Les mamans plus âgées peuvent vivre plus longtemps

Il est de plus en plus populaire pour les femmes de retarder la procréation pour toutes sortes de raisons, alors qu’elles poursuivent des objectifs d’éducation et de carrière. Les grossesses tardives sont liées à davantage de complications, mais dans une nouvelle étude portant sur plus de 28 000 femmes, les chercheurs ont découvert que le report de l'accouchement est associé à une vie plus longue.
Aladdin Shadyab, chercheur postdoctoral en médecine familiale et santé publique à la faculté de médecine de l'Université de Californie à San Diego, et ses collègues ont étudié les femmes inscrites à la Women's Health Initiative (WHI), une étude pluriannuelle sur les femmes ménopausées aux États-Unis Sur près de 28000 femmes, environ la moitié ont survécu jusqu'à l'âge. 90. Ce qui distingue ces femmes, dit Shadyab, c'est qu'elles étaient légèrement plus âgées lorsqu'elles ont eu leur premier enfant. Par rapport aux femmes qui n'avaient pas encore 25 ans lors de leur premier accouchement, les femmes de plus de 25 ans étaient 11% plus susceptibles de vivre jusqu'à 90 ans. De plus, les femmes qui avaient de deux à quatre enfants étaient plus susceptibles de vivre plus longtemps que celles qui en avaient un - cependant, cette relation n'était vraie que chez les femmes blanches et non chez les femmes noires.
«Auparavant, des études se sont penchées sur certains événements reproductifs et leur relation avec la mort, mais pas sur la longévité en soi», explique Shadyab, qui a rapporté les résultats dans l'American Journal of Public Health. «Notre étude est la première à examiner l’âge à la première naissance et la parité par rapport à la survie à un âge très avancé.»
Lui et son équipe ont pris en compte un certain nombre de facteurs pouvant affecter la longévité ou les choix reproductifs, y compris l'âge de la mère, la race, l'éducation, le revenu, l'état matrimonial, l'IMC, le tabagisme, la consommation d'alcool et l'utilisation de contraceptifs. Même après ces ajustements, la relation entre l'âge avancé à la première naissance et la longévité est restée significative.
L'étude n'a pas été conçue pour explorer pourquoi l'association existait, mais les données précédentes suggèrent des raisons potentielles. Premièrement, il est possible que les femmes qui ont eu deux à quatre enfants soient globalement en meilleure santé que les femmes qui ont eu un enfant; le fait qu'elles aient pu avoir plusieurs grossesses à terme peut simplement être une indication de leur meilleure santé globale et donc de meilleures chances de vivre jusqu'à un âge avancé.
Deuxièmement, il est possible que des facteurs sociaux tels que le revenu et l'éducation peuvent être des marqueurs pour l'accès des femmes aux soins de santé. Les femmes qui ont des bébés plus tard dans la vie ont tendance à retarder l'accouchement parce qu'elles poursuivent des études supérieures; Étant donné que l'éducation et le revenu ont tendance à aller de pair, les femmes qui ont des enfants plus tard peuvent simplement avoir davantage accès aux soins de santé, ce qui leur permet de vivre plus longtemps.

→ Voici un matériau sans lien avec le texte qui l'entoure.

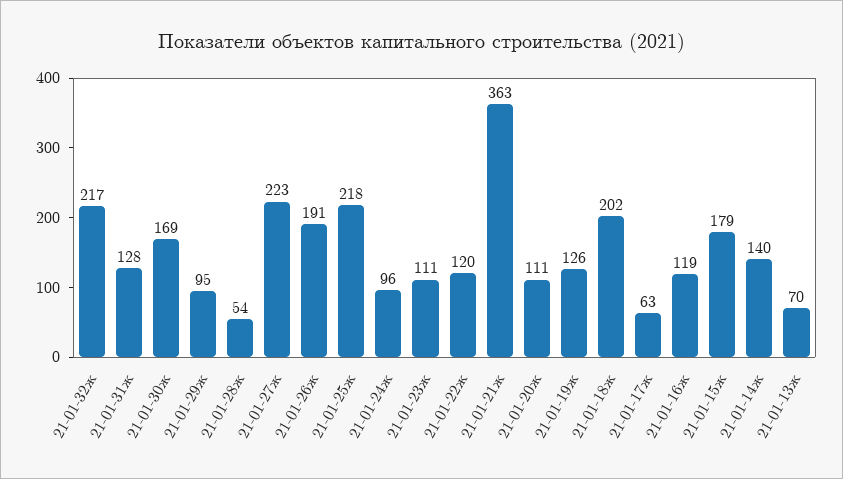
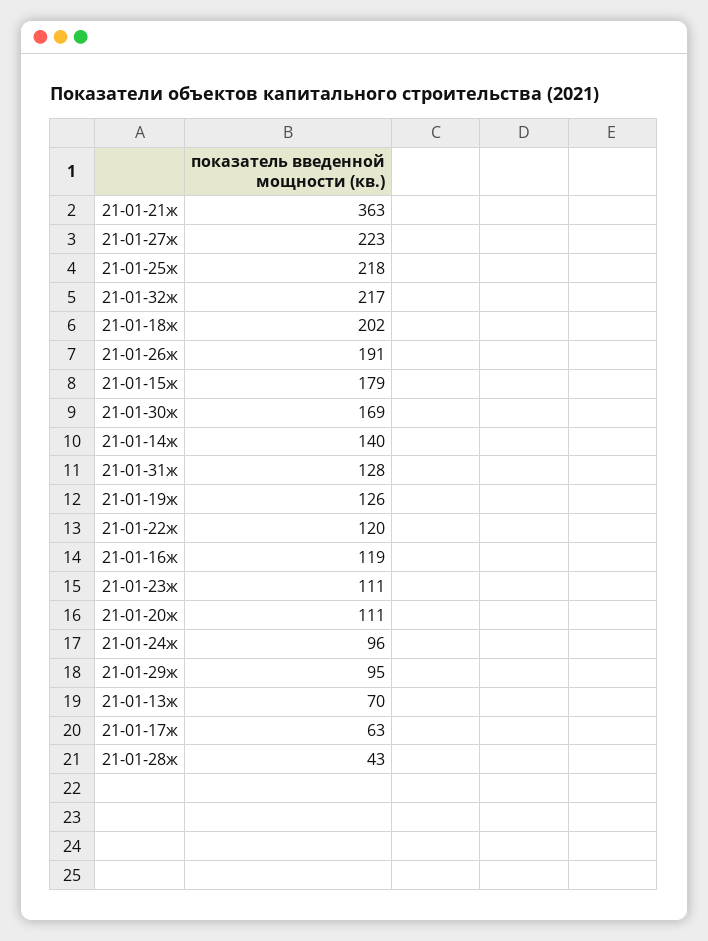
  {
    "21-01-32ж": 217,
    "21-01-31ж": 128,
    "21-01-30ж": 169,
    "21-01-29ж": 95,
-   "21-01-28ж": 54,
+   "21-01-28ж": 43,
    "21-01-27ж": 223,
    "21-01-26ж": 191,
    "21-01-25ж": 218,
    "21-01-24ж": 96,
    "21-01-23ж": 111,
    "21-01-22ж": 120,
    "21-01-21ж": 363,
    "21-01-20ж": 111,
    "21-01-19ж": 126,
    "21-01-18ж": 202,
    "21-01-17ж": 63,
    "21-01-16ж": 119,
    "21-01-15ж": 179,
    "21-01-14ж": 140,
    "21-01-13ж": 70
  }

Pour les femmes qui choisissent d'avoir des enfants plus tard, les résultats devraient être rassurants. «Nos résultats ne suggèrent certainement pas que les femmes devraient retarder la procréation», dit Shadyab; avoir des enfants plus tard dans la vie est associé à des risques beaucoup plus élevés pour la santé de la mère et de l'enfant. «Mais ils fournissent une base pour de futures recherches pour examiner l'importance des événements reproductifs pour les femmes vieillissantes et la longévité. Nos résultats peuvent aider à identifier des cibles pour les futures interventions de santé publique chez les femmes en phase de préconception et de planification familiale, afin qu'elles puissent améliorer leur vieillissement en bonne santé à long terme. »
Une question que des études supplémentaires devront La réponse est de savoir si les femmes qui ont des enfants plus tard et vivent plus longtemps sont également en meilleure santé à mesure qu'elles vieillissent. Jusqu'à présent, les études WHI suggèrent que c'est le cas, avec moins de maladies chroniques liées au vieillissement comme les problèmes cardiaques et le diabète.